1. **更新门**：能关注的机制（更新门）。$Z_{t}$

2. **重置门**：能遗忘的机制（重置门）。$R_{t}$

$$
Z_{t} = \sigma(X_{t} W_{xz} + H_{t-1} W_{tz} + b_{z}) \\
R_{t} = \sigma(X_{t} W_{xr} + H_{t-1} W_{hr} + b_{r})
$$

3. **候选隐藏状态**:

&emsp;&emsp;之后基于这两个门的输出，我们来计算候选隐藏状态:

$$
\tilde{\boldsymbol{H}}_{t}=\tanh \left(\boldsymbol{X}_{t} \boldsymbol{W}_{x h}+\left(\boldsymbol{R}_{t} \odot \boldsymbol{H}_{t-1}\right) \boldsymbol{W}_{h h}+\boldsymbol{b}_{h}\right)
$$

&emsp;&emsp;如果将其与`RNN`做对比的话，我们可以发现，如果不看$R_{t}$的话，他就和之前的`RNN`是一样的。

4. **隐状态**:

$$
\boldsymbol{H}_{t}=\mathbf{Z}_{t} \odot \boldsymbol{H}_{t-1}+\left(1-\boldsymbol{Z}_{t}\right) \odot \tilde{\boldsymbol{H}}_{t}
$$

In [15]:
learning_rate = 0.001
U = np.random.randn(hidden_dim, dimension) / np.sqrt(hidden_dim)
Wz = np.random.randn(hidden_dim, hidden_dim) / np.sqrt(hidden_dim)
Wr = np.random.randn(hidden_dim, hidden_dim) / np.sqrt(hidden_dim)
Wh = np.random.randn(hidden_dim, hidden_dim) / np.sqrt(hidden_dim)
V = np.random.randn(dimension, hidden_dim) / np.sqrt(dimension)

def forward_gru_recurrent(x, h_state, U, Wz, Wr, Wh, V):
    mul_u = np.dot(x, U.T)
    
    # 更新门。
    mul_Wz = np.dot(h_state, Wz.T)
    add_Wz = mul_u + mul_Wz
    z = sigmoid(add_Wz)
    
    # 重置门。
    mul_Wr = np.dot(h_state, Wr.T)
    add_Wr = mul_u + mul_Wr
    r = sigmoid(add_Wr)
    
    # 计算候选隐藏状态。
    mul_Wh = np.dot(h_state * r, Wh.T)
    add_Wh = mul_u + mul_Wh
    h_hat = tanh(add_Wh)
    
    # 隐藏状态。
    h = (1 - z) * h_state + z * h_hat
    mul_v = np.dot(h, V.T)
    return (mul_u, mul_Wz, add_Wz, z, mul_Wr, add_Wr, r, mul_Wh, add_Wh, h_hat, h, mul_v)

def backward_multiply_gate(w, x, dz):
    dW = np.dot(dz.T, x)
    dx = np.dot(w.T, dz.T)
    return dW, dx

def backward_gru_recurrent(x, h_state, U, Wz, Wr, Wh, V, d_mul_v, saved_graph):
    mul_u, mul_Wz, add_Wz, z, mul_Wr, add_Wr, r, mul_Wh, add_Wh, h_hat, h, mul_v = saved_graph
    dV, dh = backward_multiply_gate(V, h, d_mul_v)
    dh_hat = z * dh.T
    dadd_Wh = tanh(add_Wh, True) * dh_hat
    dmul_u1, dmul_Wh = backward_add_gate(mul_u, mul_Wh, dadd_Wh)
    dWh, dprev_state = backward_multiply_gate(Wh, h_state * r, dmul_Wh)

*待答问题*
a) 用两句话概括这段关于GRU的摘录。
b) 更新这段GRU摘录：重写从含有“return dW, dx”的词句开始、到“h_state * r, dmul_Wh)”为止的部分，并把其中的“dmul_Wh”换成“d_mul_Wh”。
c) 从这段关于GRU的摘录最后一句之后接着往下写。

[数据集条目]
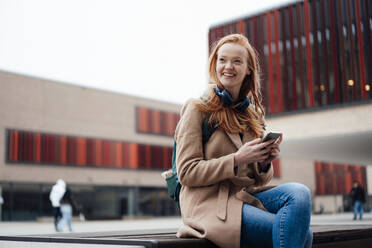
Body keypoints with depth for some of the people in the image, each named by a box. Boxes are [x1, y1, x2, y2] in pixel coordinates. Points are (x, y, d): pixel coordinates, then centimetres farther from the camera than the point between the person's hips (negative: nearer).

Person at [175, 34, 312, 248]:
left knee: (299, 192, -26)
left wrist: (265, 162, -5)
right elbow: (187, 173, -7)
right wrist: (237, 159, -17)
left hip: (248, 195, 6)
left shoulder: (253, 114, 16)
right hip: (211, 203, -6)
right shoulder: (197, 109, -1)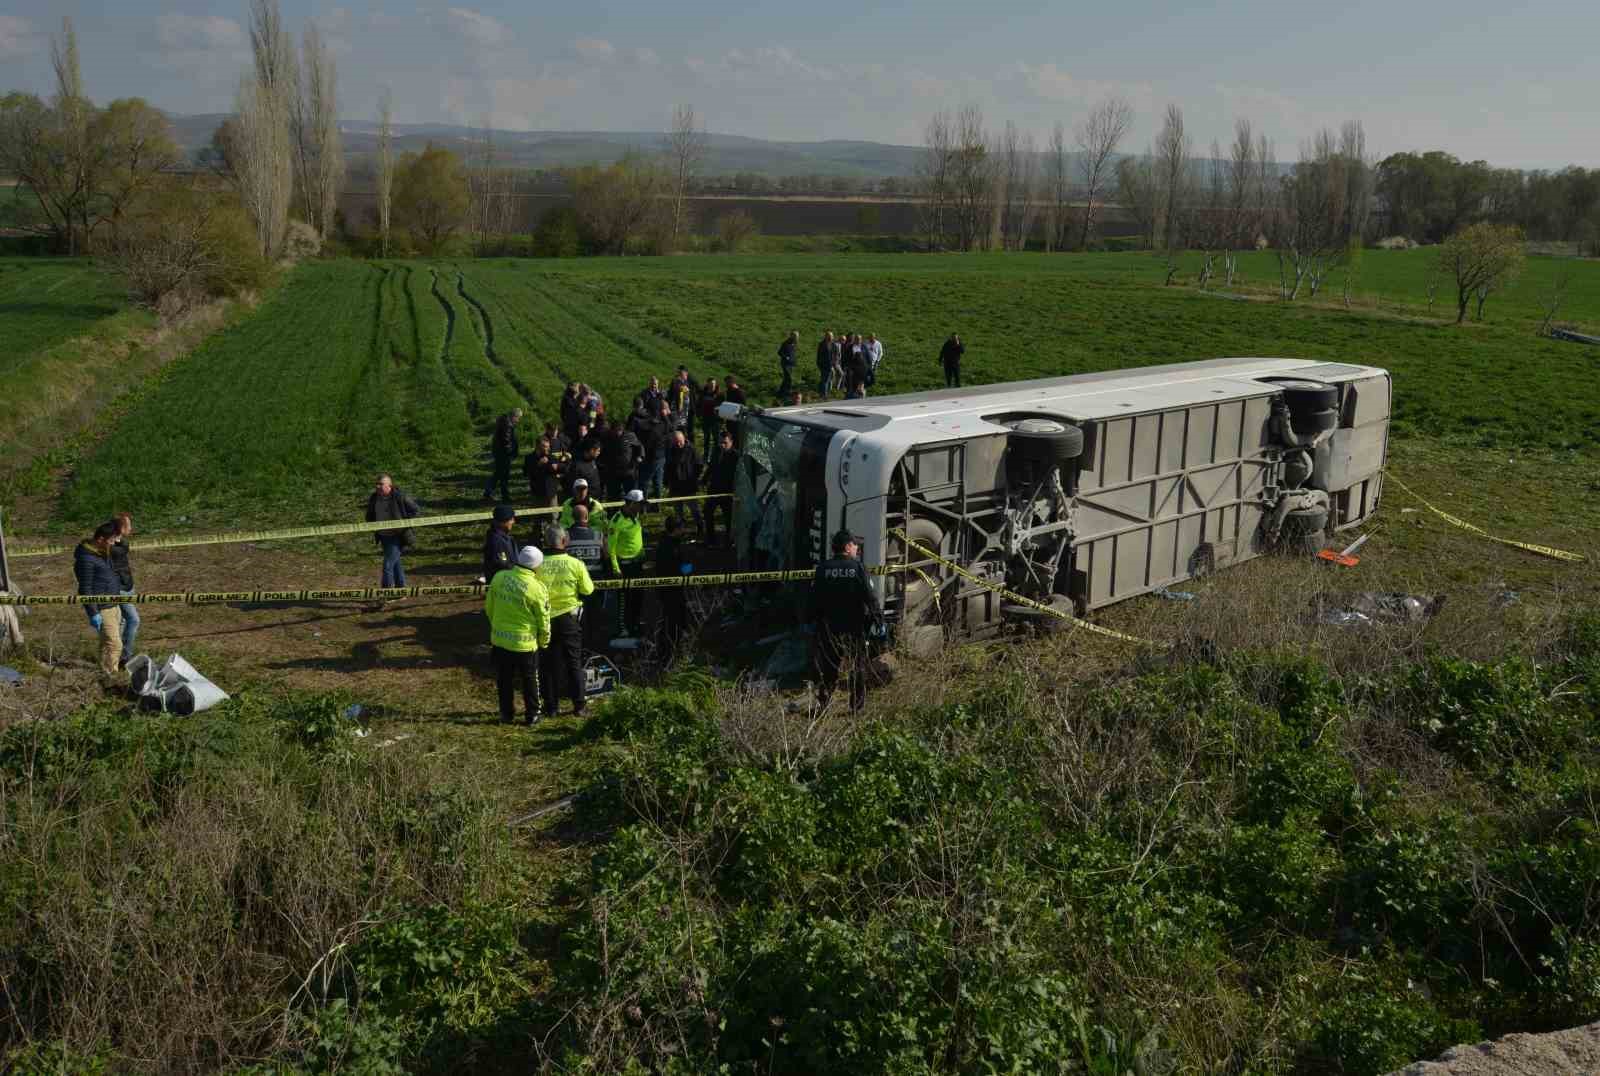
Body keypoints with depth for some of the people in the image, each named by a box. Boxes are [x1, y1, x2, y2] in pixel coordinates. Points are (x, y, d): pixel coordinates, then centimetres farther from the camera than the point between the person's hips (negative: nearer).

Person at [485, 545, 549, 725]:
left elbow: (489, 607, 5)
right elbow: (544, 620, -9)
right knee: (530, 681, 15)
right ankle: (531, 715, 24)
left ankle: (506, 713, 27)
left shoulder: (499, 578, -7)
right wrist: (544, 641, 9)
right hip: (526, 643, -3)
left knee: (504, 679, 18)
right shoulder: (537, 589, -19)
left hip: (499, 639, 3)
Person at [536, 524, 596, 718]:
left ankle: (551, 707, 16)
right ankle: (578, 706, 16)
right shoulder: (575, 564, -13)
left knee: (547, 665, 11)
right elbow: (588, 590, -5)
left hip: (545, 619, 0)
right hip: (569, 619, 0)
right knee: (574, 663, 12)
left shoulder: (538, 565, -13)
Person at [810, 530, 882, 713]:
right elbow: (869, 595, -8)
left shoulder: (823, 568, 0)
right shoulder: (857, 567, -6)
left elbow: (815, 598, 2)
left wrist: (814, 620, 10)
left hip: (828, 627, 2)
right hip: (854, 627, -2)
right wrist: (876, 616, 0)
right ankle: (858, 706, 10)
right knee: (858, 667, 9)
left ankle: (821, 703, 1)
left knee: (828, 667, 8)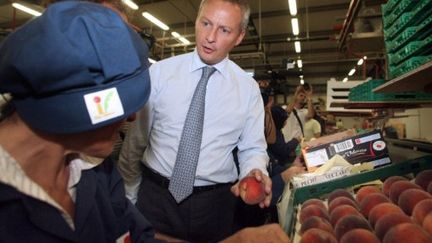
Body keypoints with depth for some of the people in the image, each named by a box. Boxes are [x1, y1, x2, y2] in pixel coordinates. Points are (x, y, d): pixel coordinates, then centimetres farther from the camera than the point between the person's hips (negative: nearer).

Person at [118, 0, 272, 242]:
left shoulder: (249, 88, -2)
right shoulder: (159, 72, -5)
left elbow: (253, 148, 2)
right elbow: (135, 139, 0)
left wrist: (255, 173, -19)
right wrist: (127, 197, 4)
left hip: (215, 203, 1)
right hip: (155, 196, 0)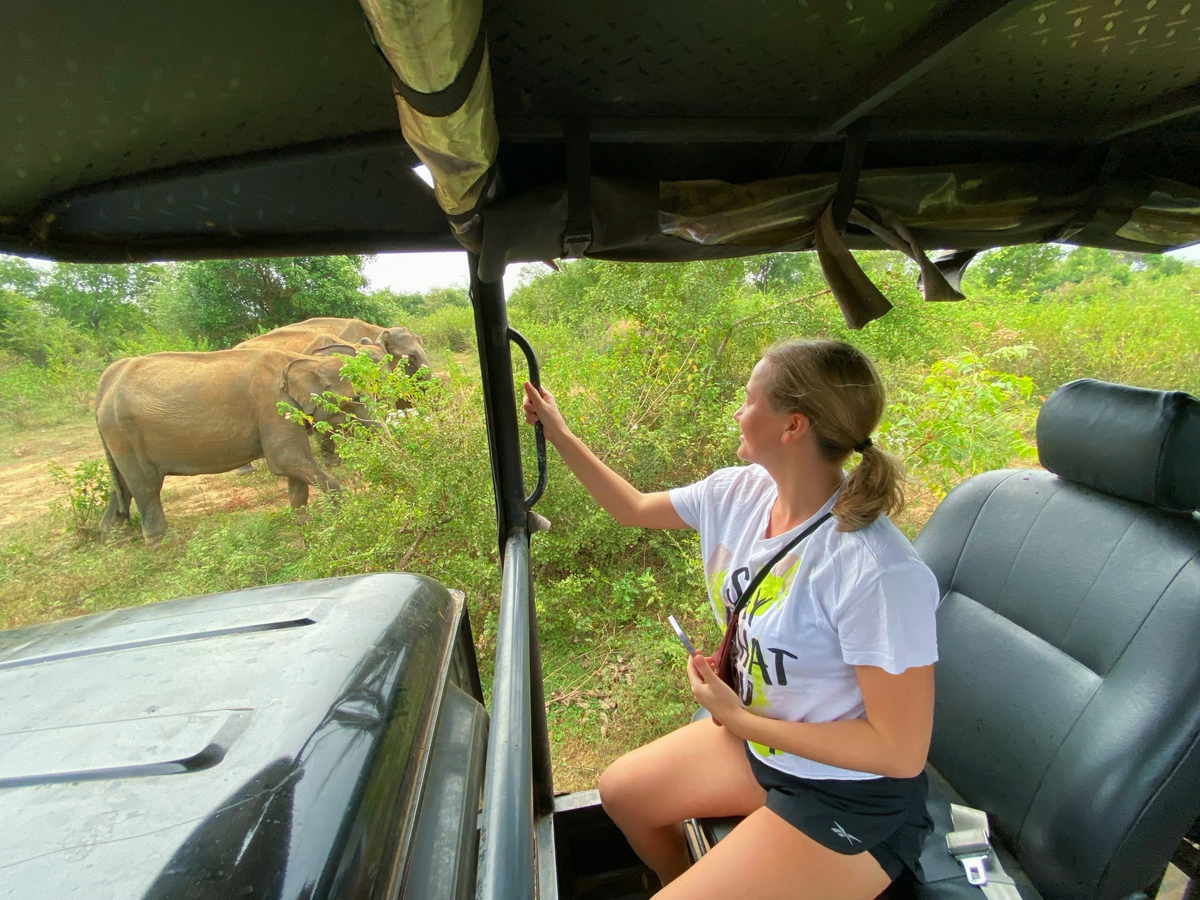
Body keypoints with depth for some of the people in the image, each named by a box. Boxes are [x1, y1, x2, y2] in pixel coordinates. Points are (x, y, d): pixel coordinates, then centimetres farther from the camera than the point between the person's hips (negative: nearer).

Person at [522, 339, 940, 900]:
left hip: (851, 799, -6)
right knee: (621, 790, 16)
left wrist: (738, 718, -20)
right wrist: (557, 432, 4)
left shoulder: (879, 573, -33)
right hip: (758, 738, 7)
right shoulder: (738, 493, -13)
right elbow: (633, 508, 2)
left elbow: (902, 752, -23)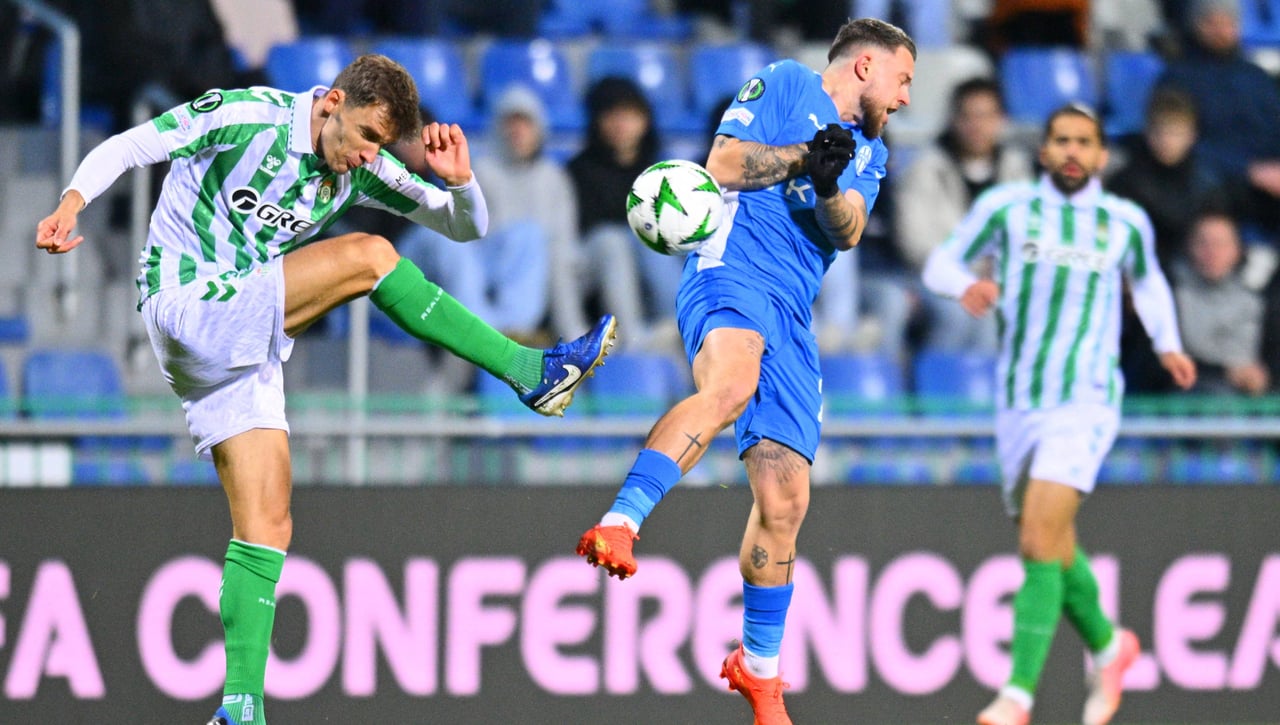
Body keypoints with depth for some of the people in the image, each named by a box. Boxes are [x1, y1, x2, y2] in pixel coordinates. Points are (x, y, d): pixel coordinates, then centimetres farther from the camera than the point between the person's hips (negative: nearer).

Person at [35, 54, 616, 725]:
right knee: (367, 256, -19)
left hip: (245, 353, 8)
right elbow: (127, 147, -13)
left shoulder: (360, 170, 7)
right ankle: (531, 373, -17)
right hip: (187, 310, -8)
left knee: (266, 524, -1)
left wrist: (461, 182, -11)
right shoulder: (246, 118, -12)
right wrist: (71, 204, -30)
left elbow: (466, 227, 11)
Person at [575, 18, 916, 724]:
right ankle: (619, 524, -52)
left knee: (785, 498, 2)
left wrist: (829, 183, -11)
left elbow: (847, 232, 8)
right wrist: (806, 154, -9)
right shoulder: (784, 84, 8)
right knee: (731, 384, -40)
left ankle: (759, 666, 16)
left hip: (790, 318, 7)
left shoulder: (869, 152, 27)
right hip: (731, 271, -7)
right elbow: (722, 164, -3)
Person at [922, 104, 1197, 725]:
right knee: (1051, 549, 13)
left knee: (1040, 539, -20)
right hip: (1018, 401, 3)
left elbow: (1146, 279, 28)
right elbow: (941, 263, 7)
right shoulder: (1006, 206, 3)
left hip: (1087, 400, -3)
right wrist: (966, 286, -15)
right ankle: (1106, 644, 41)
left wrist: (1167, 344, 17)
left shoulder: (1126, 222, 7)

*逐题解答*
a) 这段GRU摘录介绍了更新门（能关注的机制）和重置门（能遗忘的机制），并说明要基于这两个门的输出计算候选隐藏状态；若不看R_t，这一计算就和之前的RNN一样。随后的代码定义了前向函数forward_gru_recurrent，依次计算更新门、重置门、候选隐藏状态和隐藏状态，还给出了反向传播相关的函数。

b)
return dW, dx

def backward_gru_recurrent(x, h_state, U, Wz, Wr, Wh, V, d_mul_v, saved_graph):
    mul_u, mul_Wz, add_Wz, z, mul_Wr, add_Wr, r, mul_Wh, add_Wh, h_hat, h, mul_v = saved_graph
    dV, dh = backward_multiply_gate(V, h, d_mul_v)
    dh_hat = z * dh.T
    dadd_Wh = tanh(add_Wh, True) * dh_hat
    dmul_u1, d_mul_Wh = backward_add_gate(mul_u, mul_Wh, dadd_Wh)
    dWh, dprev_state = backward_multiply_gate(Wh, h_state * r, d_mul_Wh)

c)
    dr = dprev_state * h_state.T
    dadd_Wr = sigmoid(add_Wr, True) * dr.T
    dmul_u2, dmul_Wr = backward_add_gate(mul_u, mul_Wr, dadd_Wr)
    dWr, dprev_state = backward_multiply_gate(Wr, h_state, dmul_Wr)
    dz = -h_state + h_hat
    dadd_Wz = sigmoid(add_Wz, True) * dz
    dmul_u3, dmul_Wz = backward_add_gate(mul_u, mul_Wz, dadd_Wz)
    dWz, dprev_state = backward_multiply_gate(Wz, h_state, dmul_Wz)
    dU, dx = backward_multiply_gate(U, x, dmul_u3)
    return (dU, dWz, dWr, dWh, dV)

In [16]:
for i in range(epoch):
    batch_x = np.zeros((batch_size, sequence_length, dimension))
    batch_y = np.zeros((batch_size, sequence_length, dimension))
    batch_id = random.sample(possible_batch_id, batch_size)
    
    prev_h = np.zeros((batch_size, hidden_dim))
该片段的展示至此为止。